Convivialité, partage et rencontres, la promesse du coworking paraît presque déplacée en ces temps de pandémie, qui riment davantage avec distanciation sociale, gestes barrières et visioconférence. Hier encore pourtant, l’idée de partager un même espace de travail, une cafetière et une photocopieuse avec des inconnus, susceptibles de devenir des clients ou des partenaires commerciaux, était plus que séduisante. En témoigne le nombre d’espaces de coworking, de tous types, qui ont fleuri dans les Hauts-de-France ces dernières années. De la TPE au grand groupe international, l’offre, de la plus familiale à la plus standardisée, s’est développée de façon spectaculaire en réponse à des besoins bien précis : souplesse, confort, maîtrise des charges fixes, et développement du réseau.

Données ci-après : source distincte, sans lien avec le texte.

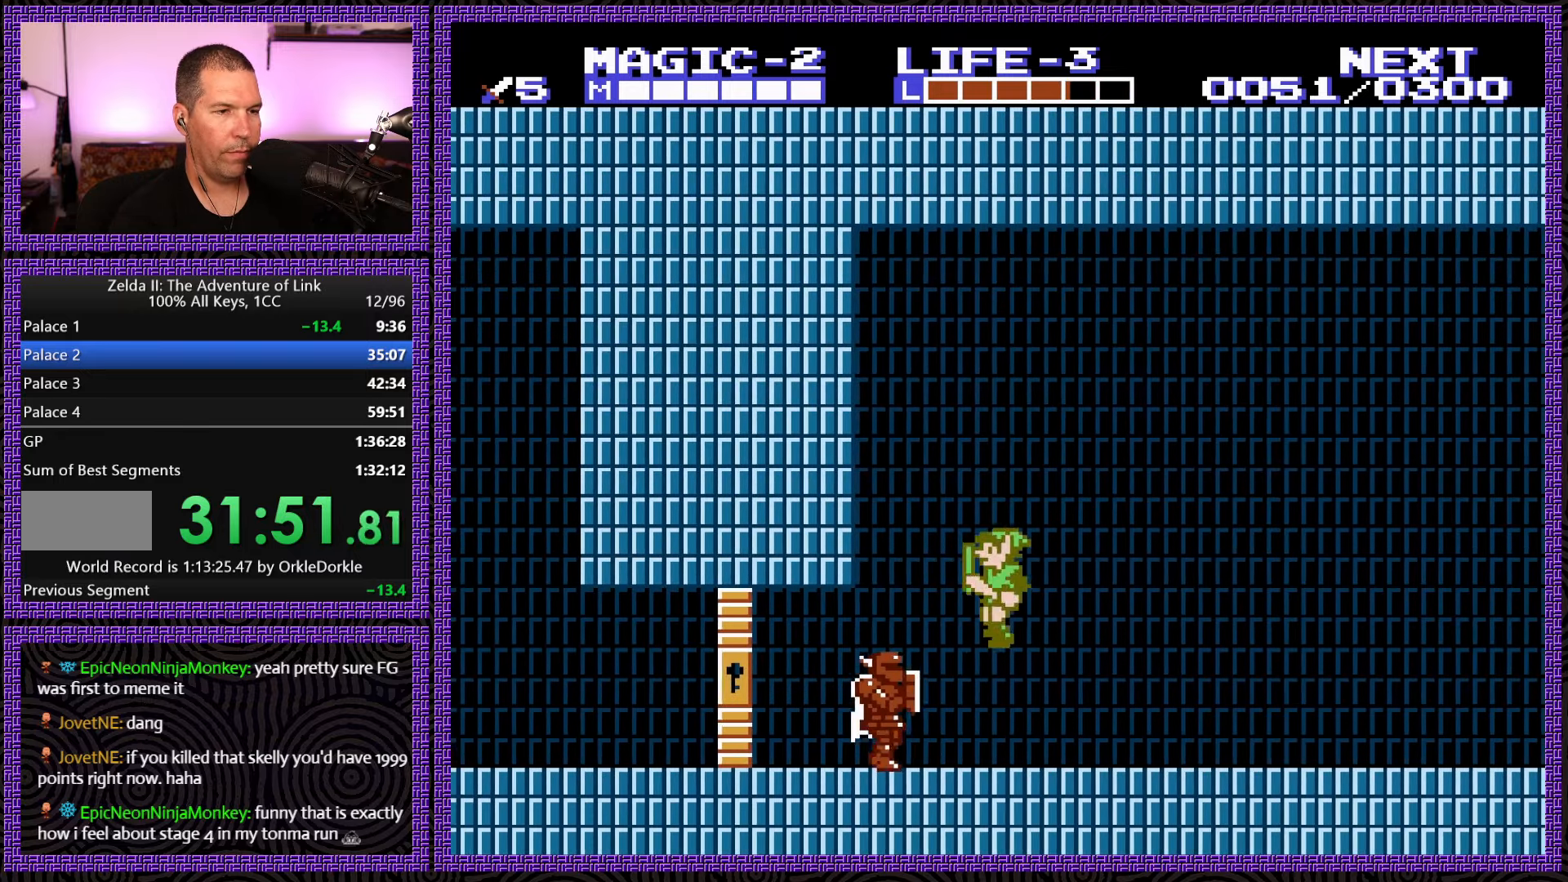
{"buttons": ["A"], "events": [[117, "DPAD_LEFT", "up"], [150, "B", "down"], [350, "B", "up"], [450, "A", "down"]]}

Des bureaux désertés, des clients fragilisés

Une proposition mise à mal par l’entrée en confinement. Vidés du jour au lendemain, comme tous les locaux tertiaires, les espaces de coworking ont vu leur fréquentation et leur chiffre d’affaires diminuer drastiquement. « La baisse d’activité a été quasi totale », témoigne ainsi Édouard Laubies, dirigeant de la chaîne rouennaise Now Coworking (17 salariés, CA : NC), implantée au sein de la CCI à Lille, qui a vu son chiffre d’affaires diminuer de moitié en mars et avril. « Nos locaux sont restés ouverts, pour le plus grand bonheur des quelques clients qui sont venus, et se sont partagé 3 000 m² à trois ou quatre. Mais environ 98 % des nomades ont rendu leur abonnement. C’était à prévoir, et la flexibilité fait complètement partie du contrat de base. En revanche, au niveau des entreprises, seules les plus fragiles ont résilié le leur, et pour le moment nous ne comptabilisons que de rares impayés. Quasiment toutes ont préféré conserver leurs bureaux. »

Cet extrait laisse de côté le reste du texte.